The applications were collected over a three-month span that began in September and included a regional advertising campaign that reached Tennessee, Texas, Missouri and Louisiana. The settlement was also advertised nationally in People magazine.

Fox hasn't yet ruled on disbursement of the remainder of the settlement fund, but some of it will cover administrative expenses as well as additional attorney fees. The plaintiffs' lawyers have also suggested giving some of the settlement funds to health and anti-smoking groups such as the American Lung Association, Arkansas Children's Hospital and the University of Arkansas for Medical Science.

The sides reached the settlement agreement in July through court-ordered mediation shortly before the case was scheduled for trial.

The lawsuit was filed in April 2003 on behalf of consumers who had bought Lights or Ultra-Lights in Arkansas.

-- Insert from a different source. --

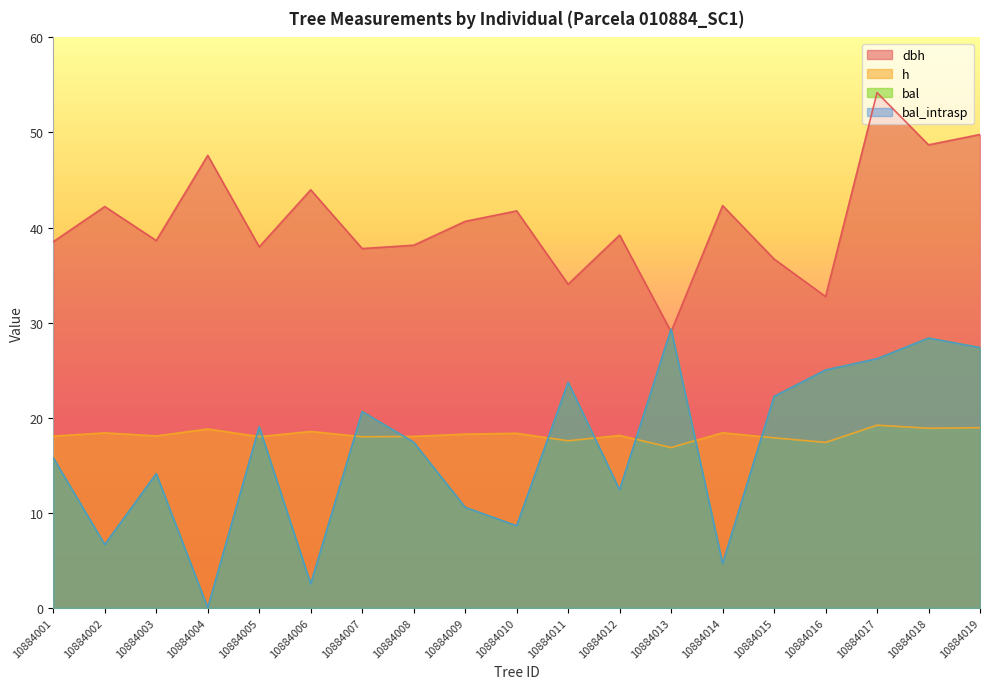

What is the value of the bal point at the 8th from the left?

17.4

The suit accused the cigarette company of running a misleading advertising campaign that deliberately duped consumers into believing the Lights brand was safer and subjected them to lower levels of tar and nicotine than regular cigarettes.

Plaintiffs sought a full refund for each pack purchased in the state.

Philip Morris denied any deliberate deception and wrongdoing, arguing that Lights did what they were advertised to do -- deliver less tar and nicotine -- if they were smoked correctly.

The Lights filters were specially ventilated to reduce tar and nicotine, but smokers could get more by inhaling more deeply or more often, the company stated. Smokers who used the cigarettes as they were designed got the promised benefit of reduced tar and nicotine, it said.

The cigarettes were re-branded as Marlboro Silver and Marlboro Gold in June 2010 after federal regulators barred makers from advertising cigarettes as light or mild.

Fifteen attorneys from seven law firms in four states -- Arkansas, Illinois, Mississippi and Texas -- worked on the case, court filings show. Three other Little Rock lawyers from two law firms, Thrash Law Firm and Carney, Williams, Bates, Pulliam & Bowman, participated: Hank Bates, Marcus Bozeman and Randy Pulliam.